- What you should do:
In the entries below, filter for the word "string" and copy every matching line.

- Input records:
__________

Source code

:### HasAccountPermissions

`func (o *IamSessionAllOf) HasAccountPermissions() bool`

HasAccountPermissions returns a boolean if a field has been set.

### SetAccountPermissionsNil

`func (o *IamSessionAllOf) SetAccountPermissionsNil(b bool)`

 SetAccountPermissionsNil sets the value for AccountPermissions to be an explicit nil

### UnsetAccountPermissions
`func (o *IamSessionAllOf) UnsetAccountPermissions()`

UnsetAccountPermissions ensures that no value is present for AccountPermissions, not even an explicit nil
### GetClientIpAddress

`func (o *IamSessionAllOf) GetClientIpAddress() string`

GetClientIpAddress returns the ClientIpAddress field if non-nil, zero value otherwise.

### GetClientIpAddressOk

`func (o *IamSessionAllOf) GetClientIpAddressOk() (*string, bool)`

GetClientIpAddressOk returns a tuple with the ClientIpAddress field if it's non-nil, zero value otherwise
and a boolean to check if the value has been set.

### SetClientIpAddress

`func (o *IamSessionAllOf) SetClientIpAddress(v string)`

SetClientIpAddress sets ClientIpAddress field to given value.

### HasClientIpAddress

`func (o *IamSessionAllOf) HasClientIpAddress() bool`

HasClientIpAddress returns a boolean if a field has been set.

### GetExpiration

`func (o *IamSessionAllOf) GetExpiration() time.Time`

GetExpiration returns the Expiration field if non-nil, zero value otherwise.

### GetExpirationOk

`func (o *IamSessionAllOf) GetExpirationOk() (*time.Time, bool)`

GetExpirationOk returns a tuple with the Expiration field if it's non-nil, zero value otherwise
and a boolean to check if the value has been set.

__________

- Response area:
`func (o *IamSessionAllOf) GetClientIpAddress() string`
`func (o *IamSessionAllOf) GetClientIpAddressOk() (*string, bool)`
`func (o *IamSessionAllOf) SetClientIpAddress(v string)`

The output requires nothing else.